• Prompt: Write out the hair essay below in full, word for word.

##### Extracted text

It’s really impressive, then, that she was just 11 when she made the bold decision to cut her hair off. 

“I like to see a glare on my scalp, a bounce of light,” she said during the interview, referring to her signature bald head. “Shaving my head is maybe the most radical thing I’ve done in the name of beauty.”

I love that she admits she did this in the name of beauty. Especially when you consider the amount of vanity and femininity attached to hair, and how her Blackness adds even more nuance to such a monumental physical change. 

“As a Black woman there were a lot of layers to my relationship with my hair and skin growing up; it was definitely a learning curve,” she said.

I remember the first time I straightened my hair. I don’t even think I owned a flat iron at the time, I had borrowed it from someone. For years, my hair had just been in a messy, curly ponytail. My white mom, bless her soul, was ill-equipped to maintain my mane. She could do French braids and simple styles, but they were no match for my texture and got messy almost immediately. So as early as I could do something, anything with it, that’s what we went with.

##########
##### Supplied data

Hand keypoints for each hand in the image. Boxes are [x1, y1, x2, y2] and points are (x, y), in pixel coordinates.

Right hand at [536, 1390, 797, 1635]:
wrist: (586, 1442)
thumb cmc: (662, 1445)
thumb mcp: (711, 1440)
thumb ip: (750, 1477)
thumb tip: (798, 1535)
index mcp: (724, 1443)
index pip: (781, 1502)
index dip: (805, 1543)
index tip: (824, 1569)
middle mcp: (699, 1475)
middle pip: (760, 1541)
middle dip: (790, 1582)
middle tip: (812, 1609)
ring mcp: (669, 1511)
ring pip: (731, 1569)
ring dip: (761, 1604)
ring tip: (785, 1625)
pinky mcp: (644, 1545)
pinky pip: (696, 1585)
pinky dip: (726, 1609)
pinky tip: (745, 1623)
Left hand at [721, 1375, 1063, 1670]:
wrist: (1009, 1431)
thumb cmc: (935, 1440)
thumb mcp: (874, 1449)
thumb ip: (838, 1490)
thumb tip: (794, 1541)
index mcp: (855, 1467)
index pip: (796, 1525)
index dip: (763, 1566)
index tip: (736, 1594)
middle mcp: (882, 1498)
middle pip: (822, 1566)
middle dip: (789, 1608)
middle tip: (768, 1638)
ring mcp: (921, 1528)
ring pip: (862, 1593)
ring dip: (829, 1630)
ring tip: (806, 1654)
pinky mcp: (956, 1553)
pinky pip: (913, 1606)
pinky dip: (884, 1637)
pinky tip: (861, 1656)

##########
##### Supplied data

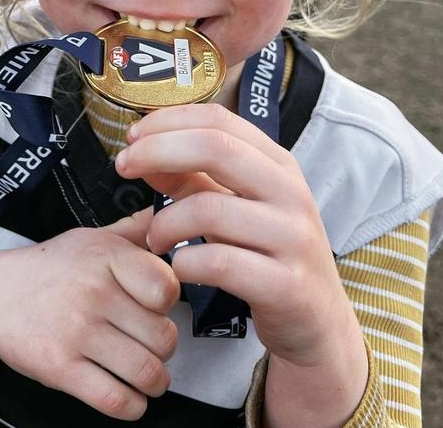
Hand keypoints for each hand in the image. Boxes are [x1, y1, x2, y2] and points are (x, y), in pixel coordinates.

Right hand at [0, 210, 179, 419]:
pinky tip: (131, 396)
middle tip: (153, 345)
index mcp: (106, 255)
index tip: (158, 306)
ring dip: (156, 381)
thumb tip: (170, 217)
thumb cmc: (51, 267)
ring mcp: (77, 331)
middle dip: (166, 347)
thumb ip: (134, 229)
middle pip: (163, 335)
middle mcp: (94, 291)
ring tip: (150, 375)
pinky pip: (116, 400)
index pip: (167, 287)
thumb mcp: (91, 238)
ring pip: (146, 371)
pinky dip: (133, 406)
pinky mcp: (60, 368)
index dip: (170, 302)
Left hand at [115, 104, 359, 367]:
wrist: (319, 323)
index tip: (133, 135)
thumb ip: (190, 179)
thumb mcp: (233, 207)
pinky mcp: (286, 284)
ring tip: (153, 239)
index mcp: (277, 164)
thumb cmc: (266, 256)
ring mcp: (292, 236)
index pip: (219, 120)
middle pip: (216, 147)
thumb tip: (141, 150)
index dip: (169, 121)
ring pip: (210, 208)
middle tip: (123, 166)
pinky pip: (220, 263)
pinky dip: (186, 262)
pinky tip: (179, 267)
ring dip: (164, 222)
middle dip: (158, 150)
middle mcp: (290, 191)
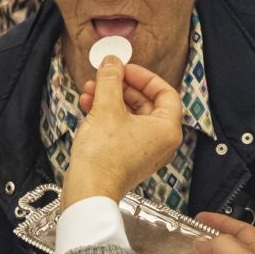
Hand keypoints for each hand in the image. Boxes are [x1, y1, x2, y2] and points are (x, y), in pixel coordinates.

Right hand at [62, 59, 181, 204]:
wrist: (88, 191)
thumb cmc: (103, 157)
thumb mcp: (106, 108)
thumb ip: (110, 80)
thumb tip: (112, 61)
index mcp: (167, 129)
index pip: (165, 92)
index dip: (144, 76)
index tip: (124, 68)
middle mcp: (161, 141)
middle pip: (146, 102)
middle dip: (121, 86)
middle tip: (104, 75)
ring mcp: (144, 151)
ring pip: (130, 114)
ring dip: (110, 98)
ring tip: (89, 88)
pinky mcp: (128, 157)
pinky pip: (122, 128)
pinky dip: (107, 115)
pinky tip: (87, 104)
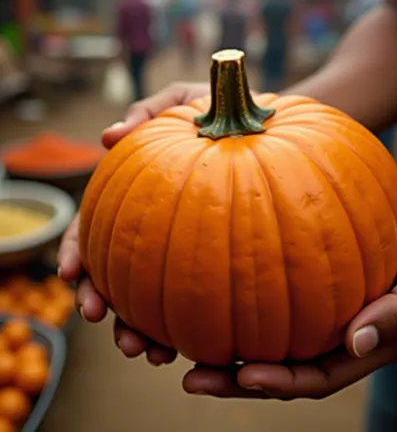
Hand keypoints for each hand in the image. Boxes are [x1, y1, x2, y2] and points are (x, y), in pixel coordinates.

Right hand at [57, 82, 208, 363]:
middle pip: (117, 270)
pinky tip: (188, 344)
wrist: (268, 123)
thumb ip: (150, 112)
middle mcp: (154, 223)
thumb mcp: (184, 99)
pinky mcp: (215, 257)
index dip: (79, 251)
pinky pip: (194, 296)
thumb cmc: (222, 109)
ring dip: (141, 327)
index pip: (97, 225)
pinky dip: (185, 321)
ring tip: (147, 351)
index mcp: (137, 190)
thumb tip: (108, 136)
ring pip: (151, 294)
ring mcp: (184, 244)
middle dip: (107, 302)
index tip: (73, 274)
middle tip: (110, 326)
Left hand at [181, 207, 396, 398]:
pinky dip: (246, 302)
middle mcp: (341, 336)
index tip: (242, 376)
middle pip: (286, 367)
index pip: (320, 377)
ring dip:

##########
##### Supplied data

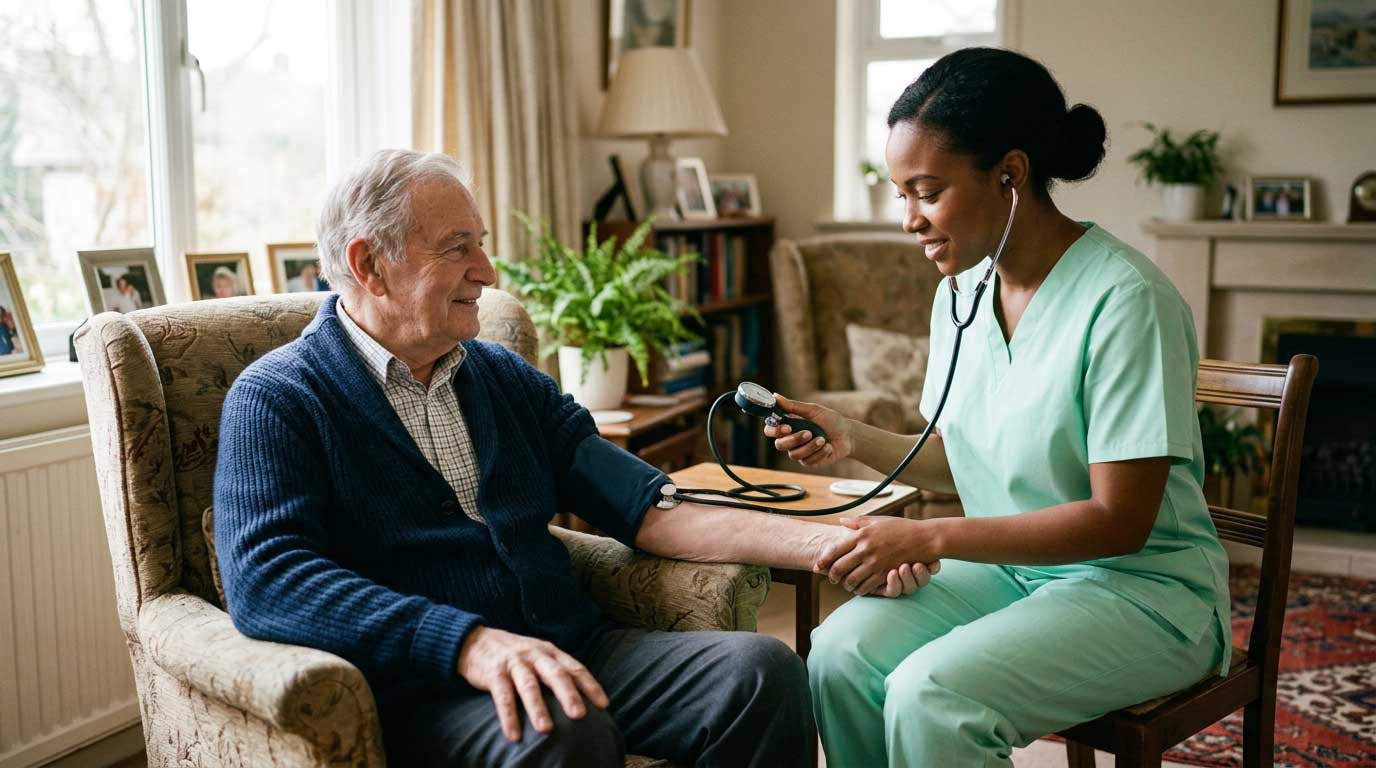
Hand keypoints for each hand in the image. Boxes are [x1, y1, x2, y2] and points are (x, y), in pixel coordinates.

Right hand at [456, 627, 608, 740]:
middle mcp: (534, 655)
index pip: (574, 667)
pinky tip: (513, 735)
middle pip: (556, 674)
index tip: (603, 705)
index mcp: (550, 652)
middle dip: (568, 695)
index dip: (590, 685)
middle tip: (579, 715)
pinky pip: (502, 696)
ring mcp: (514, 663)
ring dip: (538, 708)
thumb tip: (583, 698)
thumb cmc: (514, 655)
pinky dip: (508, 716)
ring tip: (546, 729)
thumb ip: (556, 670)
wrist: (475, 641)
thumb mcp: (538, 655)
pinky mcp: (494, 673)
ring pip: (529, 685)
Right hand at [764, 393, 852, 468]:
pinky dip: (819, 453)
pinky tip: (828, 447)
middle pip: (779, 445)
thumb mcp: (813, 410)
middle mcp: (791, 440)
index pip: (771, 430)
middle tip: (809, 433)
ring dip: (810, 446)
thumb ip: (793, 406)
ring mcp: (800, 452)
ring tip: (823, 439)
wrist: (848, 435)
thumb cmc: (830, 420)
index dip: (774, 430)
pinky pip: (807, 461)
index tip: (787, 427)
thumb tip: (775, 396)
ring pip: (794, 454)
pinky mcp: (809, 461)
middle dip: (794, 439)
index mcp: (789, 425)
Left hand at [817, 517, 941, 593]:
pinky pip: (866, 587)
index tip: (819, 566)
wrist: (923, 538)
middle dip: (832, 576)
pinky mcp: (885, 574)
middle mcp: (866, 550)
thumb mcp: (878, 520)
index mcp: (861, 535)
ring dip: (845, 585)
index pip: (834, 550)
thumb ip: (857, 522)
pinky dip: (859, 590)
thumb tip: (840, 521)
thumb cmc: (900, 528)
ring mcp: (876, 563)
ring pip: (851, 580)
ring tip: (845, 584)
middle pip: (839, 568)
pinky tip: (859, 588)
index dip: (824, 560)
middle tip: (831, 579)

##########

• Written reply:
It’s really impressive, then, that she was just 11 when she made the bold decision to cut her hair off. 

“I like to see a glare on my scalp, a bounce of light,” she said during the interview, referring to her signature bald head. “Shaving my head is maybe the most radical thing I’ve done in the name of beauty.”

I love that she admits she did this in the name of beauty. Especially when you consider the amount of vanity and femininity attached to hair, and how her Blackness adds even more nuance to such a monumental physical change. 

“As a Black woman there were a lot of layers to my relationship with my hair and skin growing up; it was definitely a learning curve,” she said.

I remember the first time I straightened my hair. I don’t even think I owned a flat iron at the time, I had borrowed it from someone. For years, my hair had just been in a messy, curly ponytail. My white mom, bless her soul, was ill-equipped to maintain my mane. She could do French braids and simple styles, but they were no match for my texture and got messy almost immediately. So as early as I could do something, anything with it, that’s what we went with.